The oilfield is additionally held by Yinka Folawiyo Petroleum, New Age, Afren, Energy Equity Resources and Jacka Resources.

The Aje field development plan (FDP) was submitted to the department of petroleum resources (DPR) earlier this year and approval to develop Aje as proposed in the FDP was granted in March 2014.

First oil from Aje is scheduled for the end of Q4 2015 at an initial gross production rate of around 10,000 bpd, according to a company press release.

The FDP is primarily focused on the development of the Cenomanian oil reservoir and Phase 1 of the Cenomanian development includes two subsea production wells tied back to a leased floating, production, storage and offloading vessel (FPSO) by Rubicon.

As part of Phase 1, the Aje-4 well will be re-entered and completed and a new well Aje-5 will be drilled. The Aje-5 well will be drilled from a seabed location adjacent to Aje-4 and both wells will be connected via a subsea manifold and production flowlines to the FPSO, the company said.

The Aje-5 well trajectory is reportedly designed to intersect the Cenomanian reservoir close to where the Aje-2 well intersected the Cenomanian reservoir. This subsurface target has been selected since Aje-2 demonstrated excellent productivity in a Cenomanian production test conducted in 1997 where it flowed at 3,766 bpd of 41˚API oil, the company said.

Phase 1 has an estimated funding requirement of US$220mn on a 100 per cent field basis to reach first. Panoro Energy’s share of Phase 1 costs are expected to be funded through the company's available cash resources.

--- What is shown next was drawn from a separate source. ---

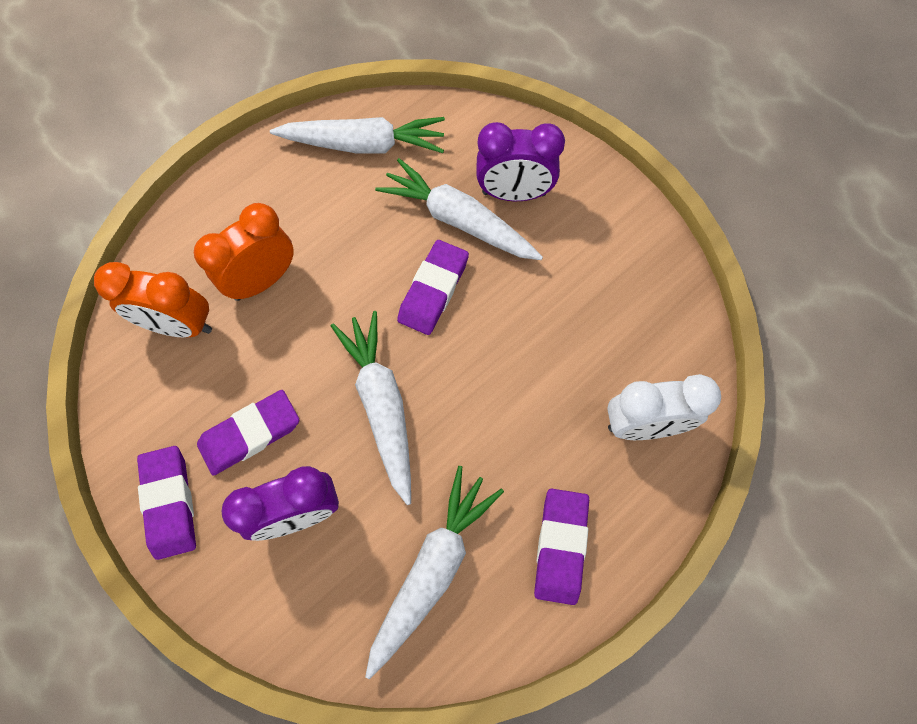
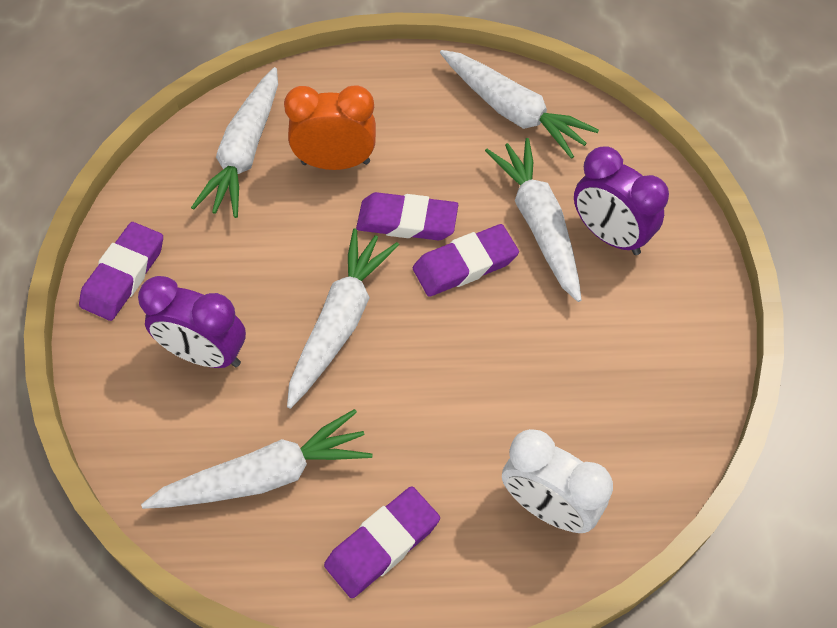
camera: 40 degrees right, 10 degrees down
orange clock [94,262,212,337] -> white carrot [191,67,278,218]
purple eraser [197,390,299,476] -> purple eraser moved to [356,192,458,240]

The company also has the financial flexibility to source an optimum level of debt for project development.

An independent review by AGR Tracs assessed there to be additional contingent resources within the Cenomanian reservoir that may be accessed through Phase 2 of the development comprising two further development wells in the Cenomanian oil reservoir.

The joint-venture partners will move onwards with Phase 2 once Phase 1 is on production, which means that Phase 2 capital expenditure may be funded from Phase 1 production cash flow.

Furthermore the separate Turonian gas reservoir, which is rich in condensate and LPG and also has a thin oil rim, has been assessed by AGR Tracs to contain significant additional contingent resources. The joint-venture partners are expected to take a decision to proceed with a development of the Turonian reservoir at a later date.

In Q1 2014 the OML113 partners had acquired approximately 1,000 sq km of new 3D seismic data over the license. In conjunction with the ongoing development work, exploration activities on OML 113 continue with the processing of the acquired 3D data. The final pre-stack depth migration is scheduled for completion by end of Q1 2015.